Usually, the immune system fights back against HPV. However, in some instances, the virus lies dormant in the body for a long time. This causes some cervical cells to become cancerous and leads to cervical cancer. Often, environmental and lifestyle factors act as triggers for cervical cancer. For timely diagnosing and staging of cervical cancer, it is essential to undergo regular screening tests and receive vaccination against HPV.
Diagnosing of cervical cancer
For early diagnosing and staging of cervical cancer, periodic screening tests should be done from the age of 21 years. Screening tests include Pap test and HPV DNA test. If screening tests indicate the presence of cervical cancer, the diagnosis will begin. This involves an examination of the cervix using a colposcope, which is a special magnifying instrument that checks for the presence of abnormal cells. A biopsy is done, that is a sample of cervical cells is taken for the colposcopic test.

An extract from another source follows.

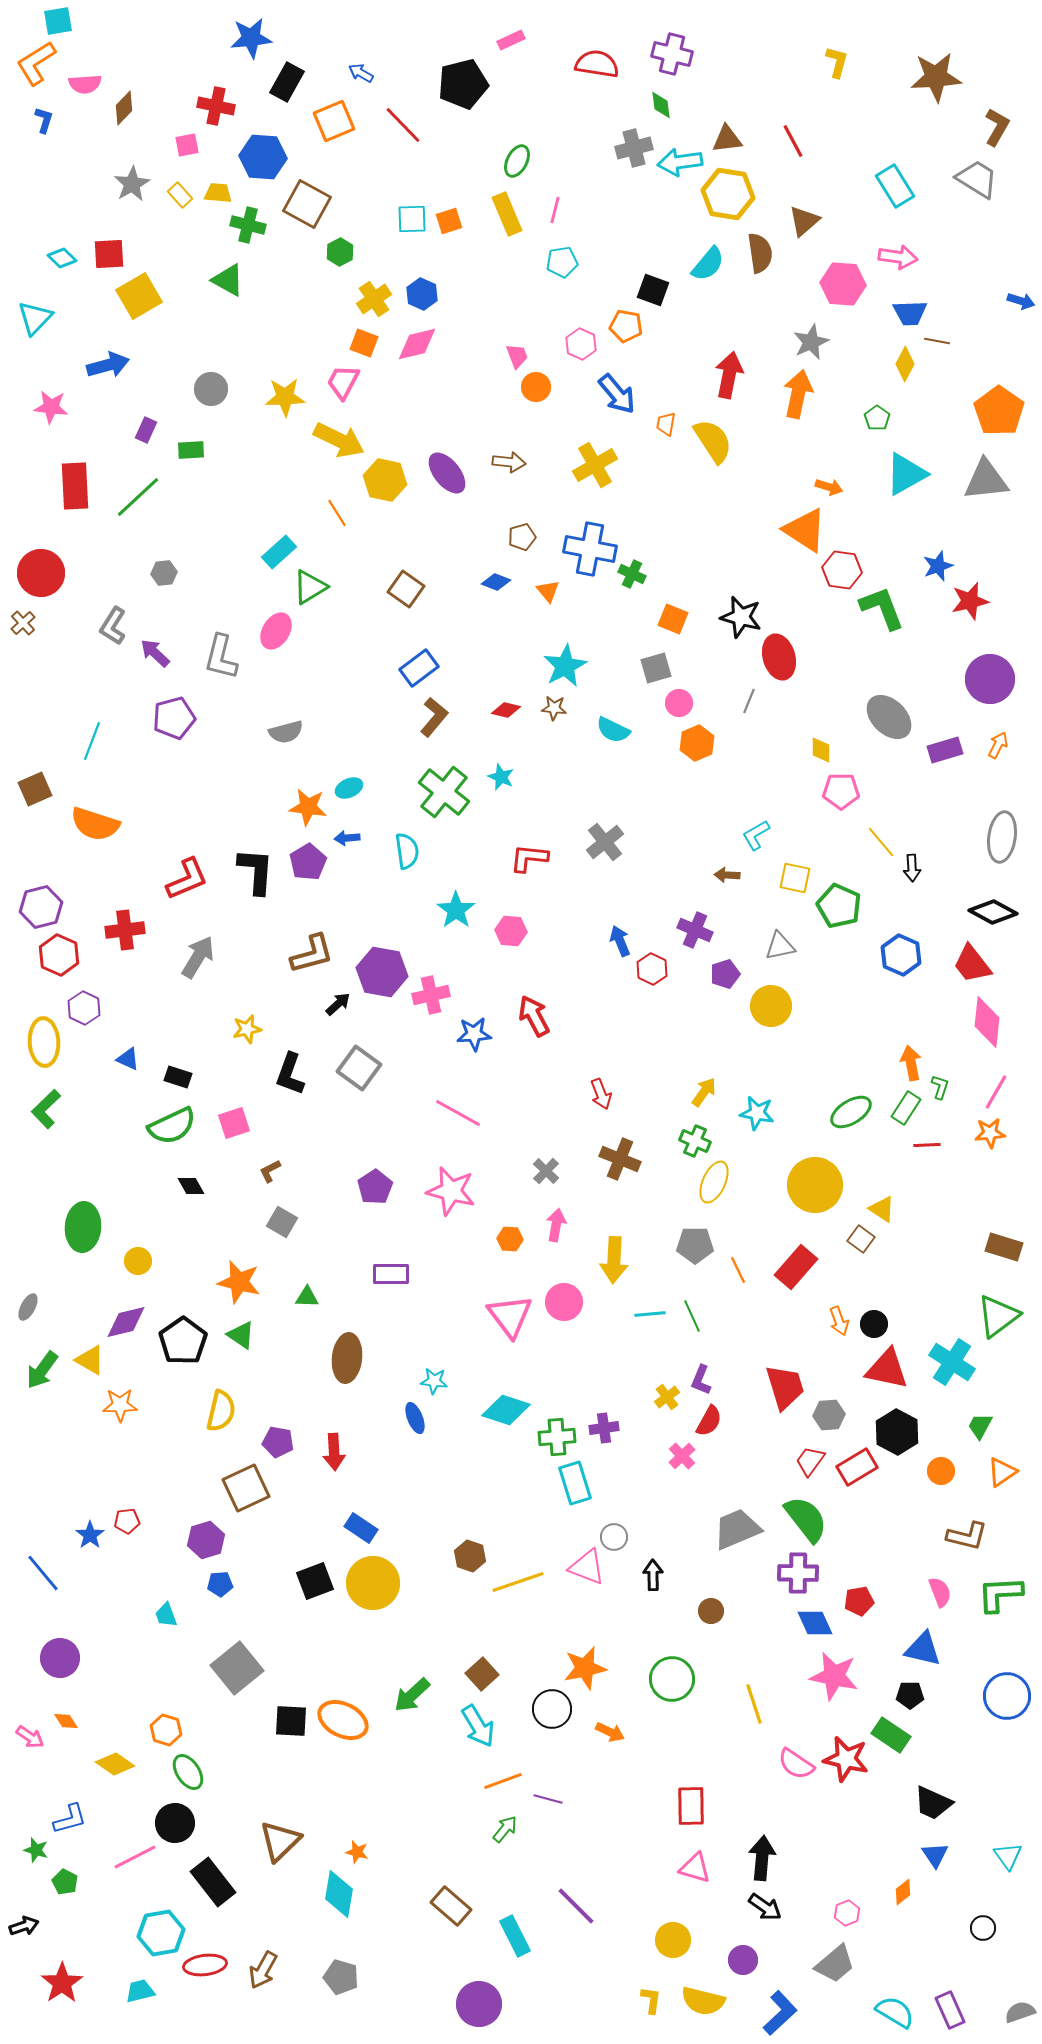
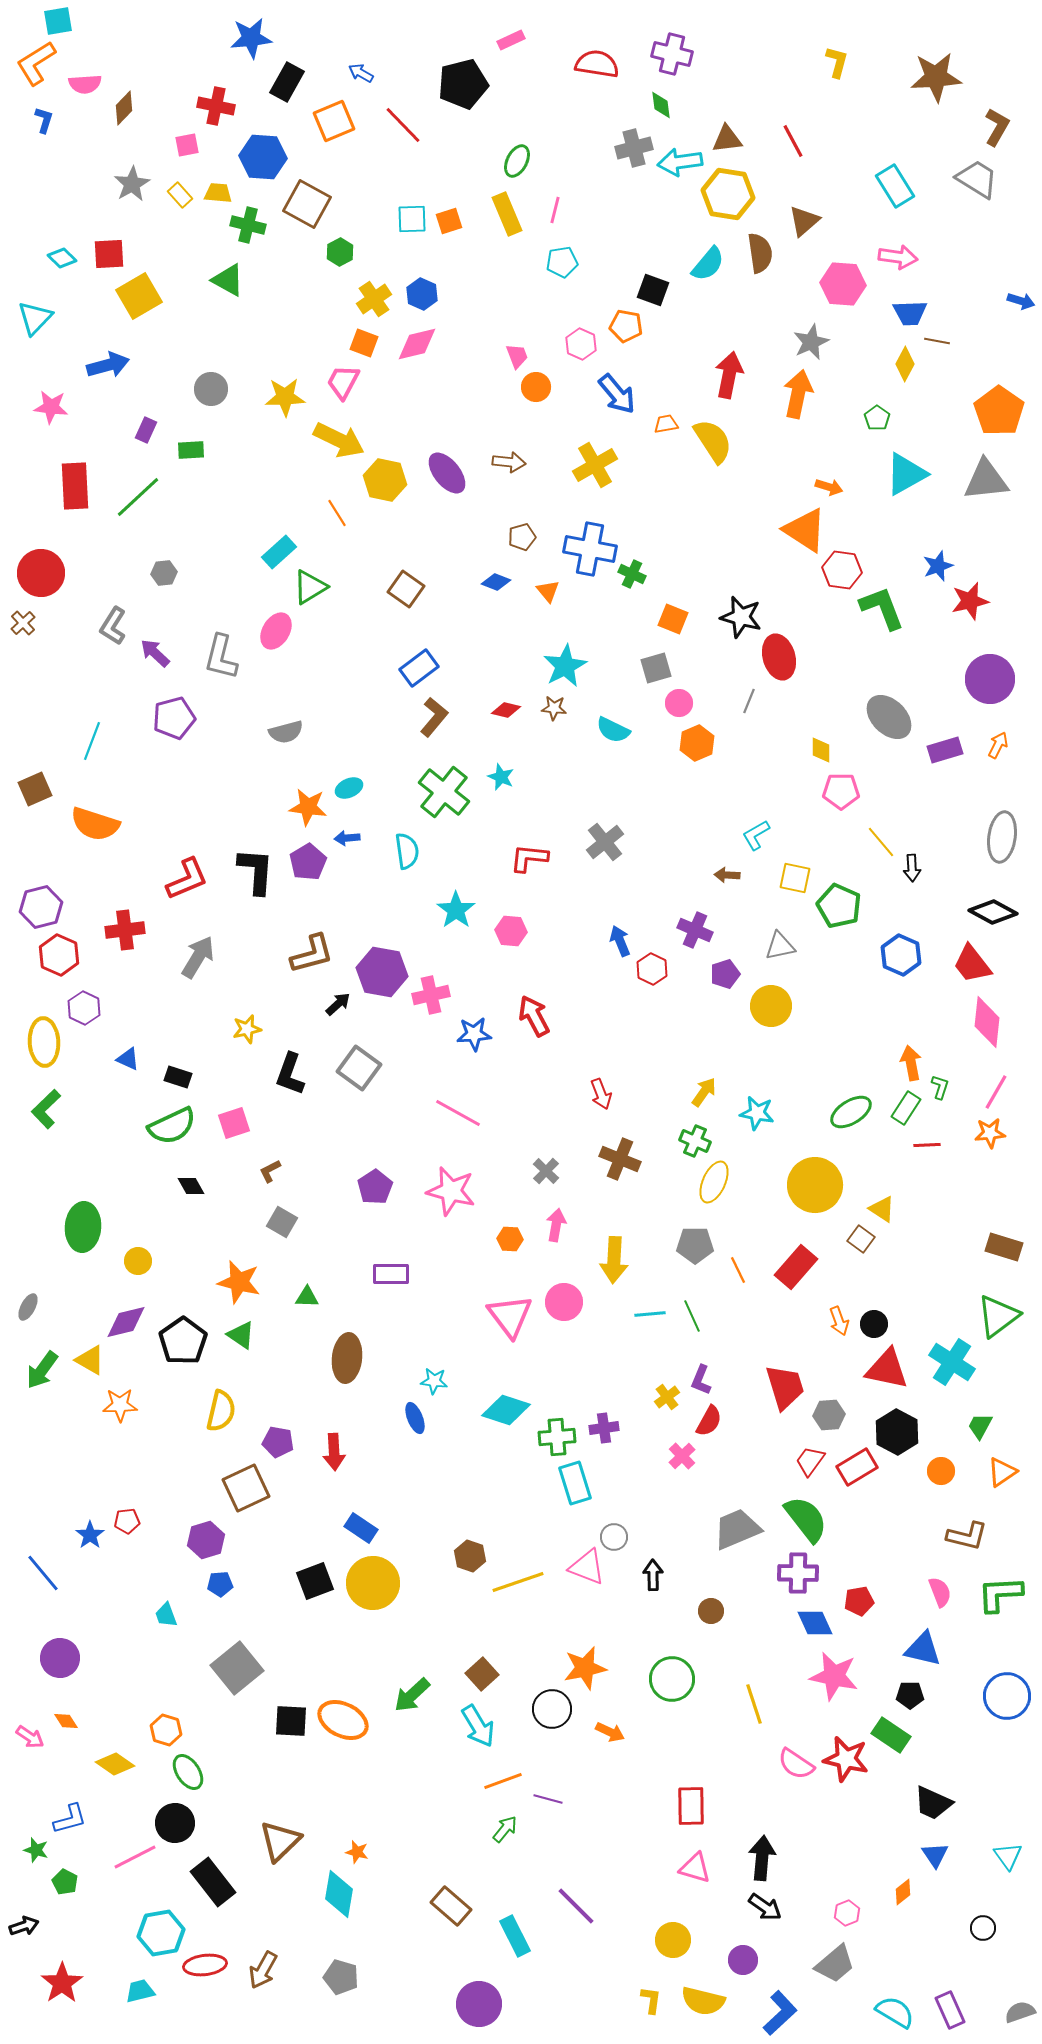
orange trapezoid at (666, 424): rotated 70 degrees clockwise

Punch biopsy or endocervical curettage is used to collect a small sample of cervical tissues. If these seem difficult for the patient, tissue samples are obtained using electrical wire loop method or using cone biopsy. These two tests are done under local and general anesthesia respectively.
Staging of cervical cancer
Once a diagnosis is made, the patient has to go through various test to determine the stage of cervical cancer. Staging plays a crucial role in the treatment plan for cervical cancer. Staging examinations include imaging tests and visual examination of the rectal region and the bladder. Imaging tests include MRI scans, PET scans, CT scans, and X-rays. These help in checking whether the cancer has spread to in other parts of the body. For visual examination, a doctor will use special scopes and instruments to check for the presence of cancer in the rectum and bladder.
Using the above tests, a doctor will determine the stage of cervical cancer. Depending on the stage, effective treatment plans will be devised. Following are the stages of cervical cancer:
- Stage 1: In this stage, the cancer cells are present only in the cervical region. Early detection at this stage has a high success rate of survival.
- Stage 2: The cancer cells are present in the cervix and have spread to the upper portion of the vaginal area.
- Stage 3: In this stage, cervical cancer cells have spread from the cervical area and can be seen in the upper and lower parts of the vagina and also in the pelvic internal side walls.
- Stage 4: This is the last and critical stage of cervical cancer. The cancer cells have spread to the rectum or the bladder. In some cases, the cancerous cells can be seen in the bones, lungs, and the liver.